One example of a marine pest posing a serious threat to Auckland beaches is the Australian droplet tunicate. It can smother entire beaches in white or cream-coloured cylindrical tubes that are almost impossible to get rid of once they are established.
This pest has spread quickly in Northland and has been spotted in three parts of Auckland - Mahurangi Harbour, Sandspit and Oakura Bay on Waiheke Island.
The Australian droplet tunicate takes over the habitat of native species and destroys marine farms.
Forest & Bird wants this tunicate and six other marine pests that have already entered New Zealand waters to be targeted by the council in control programmes.
These include Asian paddle crabs, Japanese mantis shrimps, Mediterranean fanworms, styela and pyura sea squirts, and undaria seaweed.
Restrictions on selling these pests should also be imposed, says Mr Beveridge.
The council’s pest management plan doesn’t include strong enough rules to stop new marine pests from becoming established around Auckland’s coastlines, he says.
Many marine pests attach themselves to boats and they can be captured in bilge waters.

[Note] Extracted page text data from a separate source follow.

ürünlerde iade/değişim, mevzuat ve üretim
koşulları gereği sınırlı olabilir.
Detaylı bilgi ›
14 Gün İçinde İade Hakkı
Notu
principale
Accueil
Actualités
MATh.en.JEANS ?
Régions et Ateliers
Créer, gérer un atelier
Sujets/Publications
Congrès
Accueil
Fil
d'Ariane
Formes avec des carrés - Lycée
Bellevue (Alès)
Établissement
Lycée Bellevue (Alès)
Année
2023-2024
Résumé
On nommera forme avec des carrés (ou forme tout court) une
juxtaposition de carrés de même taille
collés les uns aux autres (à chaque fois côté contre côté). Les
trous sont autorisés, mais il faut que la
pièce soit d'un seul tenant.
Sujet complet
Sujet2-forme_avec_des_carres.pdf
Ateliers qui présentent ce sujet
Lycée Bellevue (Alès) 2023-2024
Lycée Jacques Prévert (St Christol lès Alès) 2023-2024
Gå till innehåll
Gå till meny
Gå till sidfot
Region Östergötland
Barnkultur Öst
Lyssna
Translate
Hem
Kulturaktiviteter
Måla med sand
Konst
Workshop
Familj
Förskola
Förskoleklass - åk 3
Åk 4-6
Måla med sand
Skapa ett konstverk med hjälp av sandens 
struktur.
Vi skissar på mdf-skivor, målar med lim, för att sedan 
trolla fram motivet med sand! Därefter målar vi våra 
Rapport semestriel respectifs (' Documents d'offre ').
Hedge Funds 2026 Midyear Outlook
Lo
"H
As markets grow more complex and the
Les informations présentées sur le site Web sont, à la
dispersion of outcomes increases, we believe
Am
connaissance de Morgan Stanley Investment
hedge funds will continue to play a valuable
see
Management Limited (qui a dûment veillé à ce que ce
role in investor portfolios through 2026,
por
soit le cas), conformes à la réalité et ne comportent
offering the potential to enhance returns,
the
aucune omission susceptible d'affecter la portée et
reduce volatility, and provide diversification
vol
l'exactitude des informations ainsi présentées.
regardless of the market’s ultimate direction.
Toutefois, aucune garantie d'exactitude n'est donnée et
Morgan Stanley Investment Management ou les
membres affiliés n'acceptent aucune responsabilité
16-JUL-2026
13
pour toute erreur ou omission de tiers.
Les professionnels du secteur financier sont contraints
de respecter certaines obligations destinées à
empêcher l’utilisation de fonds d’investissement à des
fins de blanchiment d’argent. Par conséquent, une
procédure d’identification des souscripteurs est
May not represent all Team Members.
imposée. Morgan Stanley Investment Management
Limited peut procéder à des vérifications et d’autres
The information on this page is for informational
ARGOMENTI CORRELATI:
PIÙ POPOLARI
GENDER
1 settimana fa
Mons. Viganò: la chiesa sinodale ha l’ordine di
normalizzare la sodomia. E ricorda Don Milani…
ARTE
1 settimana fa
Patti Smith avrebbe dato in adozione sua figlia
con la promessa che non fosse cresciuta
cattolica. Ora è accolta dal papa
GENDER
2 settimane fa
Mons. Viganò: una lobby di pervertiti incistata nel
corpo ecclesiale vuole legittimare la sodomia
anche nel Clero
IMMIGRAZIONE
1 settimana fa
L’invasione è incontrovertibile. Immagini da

This means commercial and recreational vessels sailing between regions can easily introduce new marine pests into harbours that were previously free of them.
“We need to do everything we can to prevent new pests from being introduced and to stop them spreading from Auckland to other areas," Mr Beveridge says.
Forest & Bird is calling for the council to require boat owners to clean marine pests from their hulls before entering Auckland waters and before sailing between different parts of Auckland region.
Management plans for marine pests should be required from those carrying out high risk activities, such as dredging, marine farming, commercial fishing, tourism charters, and marine construction, Mr Beveridge says.
Northland Regional Council recently adopted a regional pest and marine pathway management plan with clear guidelines to stop new marine pests and prevent the spread of existing pests, he says.
“We want Auckland to get on board and offer the same level of control for marine pests as Northland."
Forest & Bird has also joined an appeal by Keith Salmon from Le Roys Bush and Little Shoal Bay Reserves Charitable Trust against Auckland Council’s pest management plan.
This appeal calls for the council to take a tougher stance on weed control.
Mr Salmon says landowners throughout Auckland should be required to eradicate highly invasive weeds, such as moth plant, woolly nightshade and climbing asparagus. The council should impose fines on landowners who fail to comply with requirements to remove pest plants, he says.
Mr Salmon’s appeal asks the council to include several parks in its weed control programmes that have been left out.